7 (по нов. ст. 20. — И.Н.) апреля 1920 Вторник
Донников из Новороссийска тоже приехал в Симферополь, и мы с ним каждый день видимся. Он мне очень нравится. Около вокзала висят несколько офицеров — повешены за уличное воровство. Так им и надо. Пускай висят, пускай ими любуются другие. Проклятие, тысяча раз проклятие тем, кто губит дело Добрармии… Как глупо у меня перескочила мысль от Донникова к повешенным. Ирина! Сама-то больно умна!
9 (по нов. ст. 22. — И.Н.) апреля 1920. Четверг
Передо мной в заржавленной банке стоит прекрасный букет цветов — большие темно-зеленые вьюны и темная, пышная зелень. Траурная, грустная красота! А мысли витают далекие, в холодной Сибири, [104] думы о так страстно любимых людях, погибших или блуждающих в ее бесприютных снегах. Думала об Игоре, о моем угрюмом Игоре, замкнутом и молчаливом, каким я его помню. Теперь он совсем большой, ему уже 23 или 24 года. Женился. О, нет! Игорь не женится, он не таков! Он у чехо-словаков. Он погиб в бою славной смертью героя или умер от тифа в грязном бараке, на чужбине, одинокий, всеми забытый. Игорь — самый несчастный из Кноррингов. Его никто не любил за его тяжелый характер, и жизнь его была не легка. Я его любила с малых лет, но полюбила сознательно только теперь, когда увидела в нем человека такого же склада, как я сама. Я поняла его скрытный, угрюмый и тяжелый характер, как и у меня. Он бы меня понял, мой милый заброшенный Игорь. Я так ясно представляю его, худого, с большими темными глазами, больного, ободранного; и скитается он один по далеким сибирским равнинам, как скитаются здесь больные, отставшие добровольцы. Какая же награда ждет народных борцов, этих смелых патриотов? Она или там, за гробом, или нигде.
104
Речь идет о членах семьи Нины Владимировны Кнорринг (об их судьбах см. в Указателе имен во II томе).

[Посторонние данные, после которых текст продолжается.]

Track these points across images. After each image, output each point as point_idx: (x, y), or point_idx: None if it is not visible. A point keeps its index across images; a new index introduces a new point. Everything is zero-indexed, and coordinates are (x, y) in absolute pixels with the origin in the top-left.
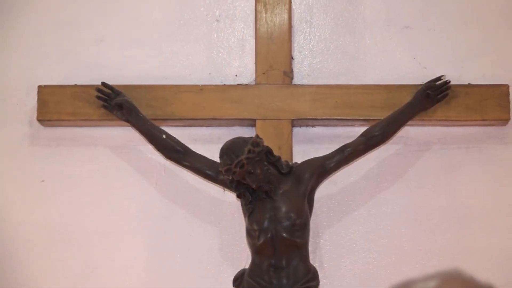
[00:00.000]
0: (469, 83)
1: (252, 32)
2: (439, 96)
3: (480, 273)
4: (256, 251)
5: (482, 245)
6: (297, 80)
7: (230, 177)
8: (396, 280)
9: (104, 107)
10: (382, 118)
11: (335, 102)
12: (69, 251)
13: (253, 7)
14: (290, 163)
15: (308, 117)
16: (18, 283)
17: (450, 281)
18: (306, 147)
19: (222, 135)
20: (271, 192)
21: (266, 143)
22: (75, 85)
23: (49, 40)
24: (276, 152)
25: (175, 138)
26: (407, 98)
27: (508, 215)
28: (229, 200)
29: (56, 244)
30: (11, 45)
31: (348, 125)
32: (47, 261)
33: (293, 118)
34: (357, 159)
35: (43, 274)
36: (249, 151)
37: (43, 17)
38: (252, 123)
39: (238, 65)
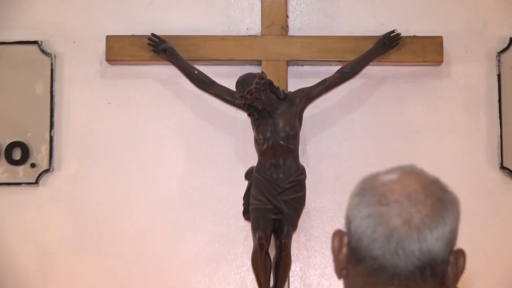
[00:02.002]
0: (414, 35)
1: None
2: (392, 44)
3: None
4: (261, 154)
5: (423, 152)
6: (291, 32)
7: (243, 101)
8: (362, 176)
9: (153, 51)
10: (351, 60)
11: (318, 48)
12: (127, 152)
13: None
14: (286, 92)
15: (299, 59)
16: (89, 176)
17: (407, 173)
18: (297, 80)
19: (237, 72)
20: (272, 112)
21: (269, 77)
22: (133, 35)
23: (115, 2)
24: (275, 84)
25: (204, 74)
26: (369, 46)
27: (441, 129)
28: (242, 118)
29: (117, 147)
30: (89, 6)
31: (327, 65)
32: (111, 159)
33: (288, 59)
34: (334, 89)
35: (108, 169)
36: (257, 83)
37: None
38: (258, 63)
39: (249, 22)
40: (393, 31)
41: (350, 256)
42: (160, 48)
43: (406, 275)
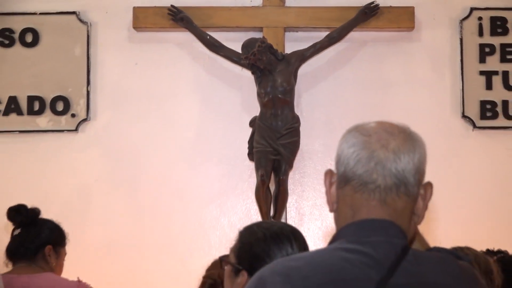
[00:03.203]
0: (390, 5)
1: None
2: (372, 13)
3: (399, 121)
4: (263, 105)
5: (397, 102)
6: (288, 3)
7: (248, 61)
8: (349, 126)
9: (172, 20)
10: (338, 26)
11: (310, 17)
12: (151, 104)
13: None
14: (283, 53)
15: (294, 26)
16: (120, 124)
17: (383, 122)
18: (292, 44)
19: (242, 37)
20: (272, 70)
21: (269, 41)
22: (155, 7)
23: None
24: (274, 47)
25: (214, 38)
26: (353, 14)
27: (412, 84)
28: (247, 75)
29: (143, 99)
30: None
31: (317, 31)
32: (138, 110)
33: (285, 26)
34: (323, 51)
35: (135, 118)
36: (259, 46)
37: None
38: (260, 29)
39: None
40: (372, 2)
41: (340, 182)
42: (178, 17)
43: (385, 189)
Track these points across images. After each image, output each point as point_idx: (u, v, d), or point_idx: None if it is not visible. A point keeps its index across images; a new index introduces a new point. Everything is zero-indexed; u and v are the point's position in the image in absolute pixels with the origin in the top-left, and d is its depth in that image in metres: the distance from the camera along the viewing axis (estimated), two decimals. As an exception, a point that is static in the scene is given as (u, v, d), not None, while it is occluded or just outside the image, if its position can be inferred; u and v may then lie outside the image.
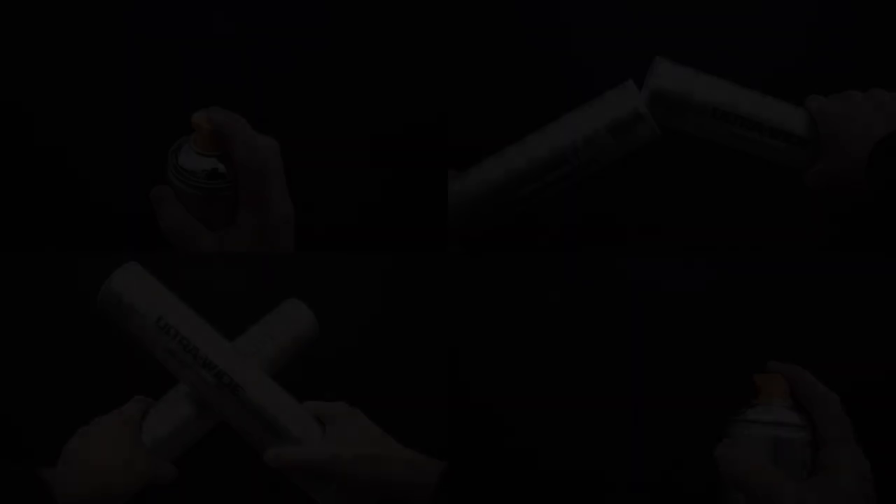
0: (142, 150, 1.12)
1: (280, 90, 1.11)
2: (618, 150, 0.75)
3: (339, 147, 1.13)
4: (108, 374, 1.13)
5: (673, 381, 1.05)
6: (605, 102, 0.76)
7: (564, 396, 1.12)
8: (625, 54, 1.09)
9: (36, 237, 1.11)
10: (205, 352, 0.70)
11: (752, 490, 0.54)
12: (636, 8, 1.11)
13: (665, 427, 1.05)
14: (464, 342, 1.11)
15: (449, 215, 0.79)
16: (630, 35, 1.11)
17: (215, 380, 0.69)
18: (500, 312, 1.14)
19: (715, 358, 0.61)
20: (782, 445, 0.57)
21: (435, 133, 1.09)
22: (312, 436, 0.68)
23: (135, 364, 1.13)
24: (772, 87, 0.80)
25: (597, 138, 0.75)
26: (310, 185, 1.12)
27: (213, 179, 0.68)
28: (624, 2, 1.11)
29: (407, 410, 1.14)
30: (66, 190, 1.11)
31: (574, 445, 1.12)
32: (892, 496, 0.59)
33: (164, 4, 1.10)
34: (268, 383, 0.71)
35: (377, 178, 1.13)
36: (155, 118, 1.11)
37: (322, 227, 1.10)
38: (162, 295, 0.74)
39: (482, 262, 1.12)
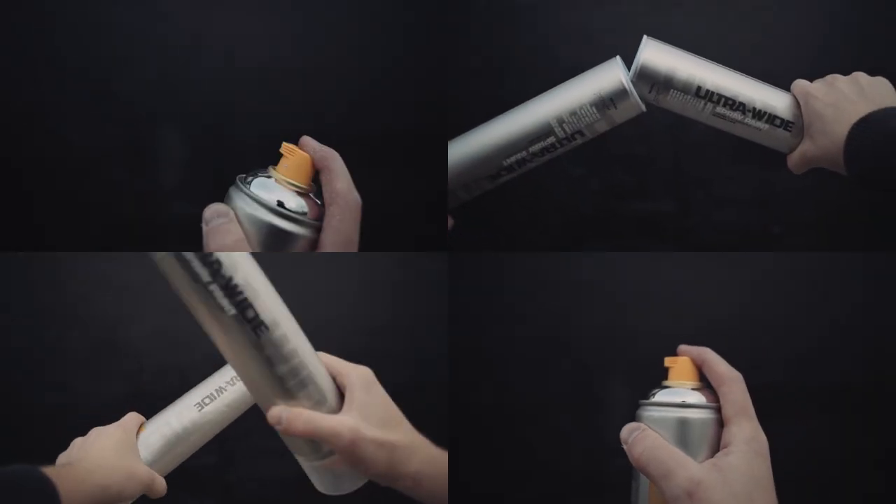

11 (по нов. ст. 24. — И.Н.) апреля 1920. Суббота
Сейчас мы были на кладбище, на бабушкиной могиле. [105] Долго бродили там, не могли найти. Она умерла давно, в 1908 г., и Мамочка была у нее так давно и в таких растрепанных чувствах, что совершенно ничего не помнила. Она долго бродила вокруг одного места, все говорила: «Мамочка похоронена здесь». Какая-то сила притягивала ее туда. Нашла. Заржавленная решетка, железный крест, к нему прибита дощечка с надписью, по ней мы и узнали могилу. Она заросла сорной травой, цветами; там растут какие-то растения, но еще не распустились и не знаю, посажены ли они, или это тоже бурьян.
105
Речь идет о матери М. В. Кнорринг — Евгении Карловне Розентретер (в первом браке Щепетильниковой).